Instruction:
Copy out the material below word for word, starting at its first line and stopping after the line that contains "scientific name: Hemiphaga novaeseelandiae".

Excerpted records:
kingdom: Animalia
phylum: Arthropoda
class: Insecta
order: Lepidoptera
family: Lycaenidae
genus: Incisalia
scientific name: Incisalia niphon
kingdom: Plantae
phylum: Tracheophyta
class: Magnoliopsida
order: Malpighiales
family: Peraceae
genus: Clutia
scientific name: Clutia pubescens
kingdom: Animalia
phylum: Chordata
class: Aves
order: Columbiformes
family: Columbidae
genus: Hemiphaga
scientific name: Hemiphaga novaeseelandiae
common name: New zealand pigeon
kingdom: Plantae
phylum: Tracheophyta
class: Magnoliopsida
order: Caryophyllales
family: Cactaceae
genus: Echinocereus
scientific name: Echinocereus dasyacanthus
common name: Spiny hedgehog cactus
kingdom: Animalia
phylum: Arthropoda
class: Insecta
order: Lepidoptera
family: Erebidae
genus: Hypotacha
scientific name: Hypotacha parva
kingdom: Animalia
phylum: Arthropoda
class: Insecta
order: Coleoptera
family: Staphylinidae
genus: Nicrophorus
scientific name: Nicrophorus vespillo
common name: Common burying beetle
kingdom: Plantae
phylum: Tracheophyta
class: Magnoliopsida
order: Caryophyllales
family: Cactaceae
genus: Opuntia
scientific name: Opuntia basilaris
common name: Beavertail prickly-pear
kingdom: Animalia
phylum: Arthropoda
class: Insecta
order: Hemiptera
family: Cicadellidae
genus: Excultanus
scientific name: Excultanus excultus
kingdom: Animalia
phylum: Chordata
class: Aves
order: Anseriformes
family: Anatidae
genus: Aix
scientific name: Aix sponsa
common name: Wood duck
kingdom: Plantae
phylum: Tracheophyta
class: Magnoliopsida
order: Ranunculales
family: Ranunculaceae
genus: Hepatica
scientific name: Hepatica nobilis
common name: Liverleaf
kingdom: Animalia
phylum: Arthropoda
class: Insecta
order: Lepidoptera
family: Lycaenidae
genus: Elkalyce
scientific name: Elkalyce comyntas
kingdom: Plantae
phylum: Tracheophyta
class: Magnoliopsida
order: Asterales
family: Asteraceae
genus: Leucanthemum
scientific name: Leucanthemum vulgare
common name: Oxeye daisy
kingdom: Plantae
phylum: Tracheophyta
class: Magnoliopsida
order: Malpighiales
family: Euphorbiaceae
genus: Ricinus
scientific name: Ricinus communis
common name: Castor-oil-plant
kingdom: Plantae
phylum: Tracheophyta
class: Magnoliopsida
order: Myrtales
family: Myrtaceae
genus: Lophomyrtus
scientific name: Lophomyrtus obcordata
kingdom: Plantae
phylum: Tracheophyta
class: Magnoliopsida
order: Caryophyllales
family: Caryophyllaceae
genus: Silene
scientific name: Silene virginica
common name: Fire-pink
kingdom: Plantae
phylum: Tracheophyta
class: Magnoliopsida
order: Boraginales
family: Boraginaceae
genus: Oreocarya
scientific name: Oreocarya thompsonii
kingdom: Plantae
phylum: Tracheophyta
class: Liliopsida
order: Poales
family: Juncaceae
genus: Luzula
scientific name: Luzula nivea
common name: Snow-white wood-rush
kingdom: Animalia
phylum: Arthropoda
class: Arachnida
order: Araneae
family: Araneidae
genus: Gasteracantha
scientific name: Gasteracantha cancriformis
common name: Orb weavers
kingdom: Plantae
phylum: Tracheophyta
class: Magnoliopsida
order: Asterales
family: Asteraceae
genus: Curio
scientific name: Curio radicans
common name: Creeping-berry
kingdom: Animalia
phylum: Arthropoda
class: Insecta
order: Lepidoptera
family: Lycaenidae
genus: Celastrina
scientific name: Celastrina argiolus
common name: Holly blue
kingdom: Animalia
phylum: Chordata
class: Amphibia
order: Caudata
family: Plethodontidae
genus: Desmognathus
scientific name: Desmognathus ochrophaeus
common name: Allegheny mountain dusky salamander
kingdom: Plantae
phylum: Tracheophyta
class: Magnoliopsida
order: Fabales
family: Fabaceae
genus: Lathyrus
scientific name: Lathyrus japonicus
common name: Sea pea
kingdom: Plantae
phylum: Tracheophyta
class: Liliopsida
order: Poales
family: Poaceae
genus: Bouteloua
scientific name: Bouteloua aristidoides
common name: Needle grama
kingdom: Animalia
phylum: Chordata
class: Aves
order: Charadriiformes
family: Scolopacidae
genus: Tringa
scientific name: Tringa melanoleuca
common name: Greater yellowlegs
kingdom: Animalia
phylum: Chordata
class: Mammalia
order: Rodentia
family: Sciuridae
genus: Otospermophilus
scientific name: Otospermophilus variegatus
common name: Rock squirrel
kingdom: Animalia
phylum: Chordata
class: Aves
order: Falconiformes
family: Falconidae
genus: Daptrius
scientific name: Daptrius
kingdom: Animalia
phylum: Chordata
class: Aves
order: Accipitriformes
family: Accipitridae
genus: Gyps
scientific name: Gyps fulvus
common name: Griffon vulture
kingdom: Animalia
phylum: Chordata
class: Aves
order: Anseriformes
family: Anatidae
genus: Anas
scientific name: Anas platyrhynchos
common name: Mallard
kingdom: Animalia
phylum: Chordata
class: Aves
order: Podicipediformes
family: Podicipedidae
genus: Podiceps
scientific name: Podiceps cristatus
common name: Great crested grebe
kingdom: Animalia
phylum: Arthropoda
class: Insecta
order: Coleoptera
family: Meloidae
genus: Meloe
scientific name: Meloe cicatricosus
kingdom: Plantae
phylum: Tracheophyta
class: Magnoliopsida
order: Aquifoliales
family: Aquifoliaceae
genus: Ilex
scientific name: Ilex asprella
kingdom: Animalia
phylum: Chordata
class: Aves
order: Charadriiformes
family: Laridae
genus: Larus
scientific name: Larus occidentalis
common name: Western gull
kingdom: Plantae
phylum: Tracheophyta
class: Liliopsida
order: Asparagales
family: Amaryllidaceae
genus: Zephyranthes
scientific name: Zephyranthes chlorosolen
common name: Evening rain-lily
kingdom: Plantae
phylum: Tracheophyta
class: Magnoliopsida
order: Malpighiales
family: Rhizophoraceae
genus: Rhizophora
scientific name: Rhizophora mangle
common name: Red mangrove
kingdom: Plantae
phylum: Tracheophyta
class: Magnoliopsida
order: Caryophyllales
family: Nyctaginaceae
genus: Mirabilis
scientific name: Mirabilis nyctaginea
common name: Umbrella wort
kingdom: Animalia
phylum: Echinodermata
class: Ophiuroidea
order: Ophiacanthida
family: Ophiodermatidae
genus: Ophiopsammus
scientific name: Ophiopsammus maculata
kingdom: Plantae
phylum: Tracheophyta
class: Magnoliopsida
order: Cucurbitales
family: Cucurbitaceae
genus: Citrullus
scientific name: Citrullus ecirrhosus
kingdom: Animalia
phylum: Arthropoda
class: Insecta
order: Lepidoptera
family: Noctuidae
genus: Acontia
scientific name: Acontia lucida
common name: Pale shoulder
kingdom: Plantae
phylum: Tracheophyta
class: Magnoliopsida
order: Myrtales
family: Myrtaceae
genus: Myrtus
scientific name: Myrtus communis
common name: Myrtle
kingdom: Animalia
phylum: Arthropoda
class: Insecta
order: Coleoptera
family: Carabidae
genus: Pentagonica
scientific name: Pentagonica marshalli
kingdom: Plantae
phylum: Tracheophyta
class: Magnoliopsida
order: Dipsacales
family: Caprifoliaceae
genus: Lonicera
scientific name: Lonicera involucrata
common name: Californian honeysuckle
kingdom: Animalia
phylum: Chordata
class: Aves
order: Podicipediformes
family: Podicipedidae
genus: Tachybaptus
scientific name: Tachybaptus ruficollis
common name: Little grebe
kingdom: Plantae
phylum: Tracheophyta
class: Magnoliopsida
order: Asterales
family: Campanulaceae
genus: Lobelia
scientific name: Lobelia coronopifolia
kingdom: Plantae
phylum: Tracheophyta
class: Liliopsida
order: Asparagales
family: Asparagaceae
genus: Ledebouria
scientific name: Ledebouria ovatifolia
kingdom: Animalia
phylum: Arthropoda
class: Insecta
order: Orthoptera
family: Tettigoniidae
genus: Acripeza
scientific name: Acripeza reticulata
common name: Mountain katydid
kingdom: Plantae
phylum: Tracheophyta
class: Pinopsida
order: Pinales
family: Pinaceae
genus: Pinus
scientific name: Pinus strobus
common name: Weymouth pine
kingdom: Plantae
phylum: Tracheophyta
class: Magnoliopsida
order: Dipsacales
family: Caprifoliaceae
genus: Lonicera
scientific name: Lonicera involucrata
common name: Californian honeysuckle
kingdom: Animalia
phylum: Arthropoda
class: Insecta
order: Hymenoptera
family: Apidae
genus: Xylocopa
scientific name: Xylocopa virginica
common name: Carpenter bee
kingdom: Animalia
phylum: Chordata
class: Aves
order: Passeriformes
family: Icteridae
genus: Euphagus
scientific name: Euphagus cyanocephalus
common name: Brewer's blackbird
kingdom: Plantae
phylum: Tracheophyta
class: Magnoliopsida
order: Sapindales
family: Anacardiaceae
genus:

Solved problem:
kingdom: Animalia
phylum: Arthropoda
class: Insecta
order: Lepidoptera
family: Lycaenidae
genus: Incisalia
scientific name: Incisalia niphon
kingdom: Plantae
phylum: Tracheophyta
class: Magnoliopsida
order: Malpighiales
family: Peraceae
genus: Clutia
scientific name: Clutia pubescens
kingdom: Animalia
phylum: Chordata
class: Aves
order: Columbiformes
family: Columbidae
genus: Hemiphaga
scientific name: Hemiphaga novaeseelandiae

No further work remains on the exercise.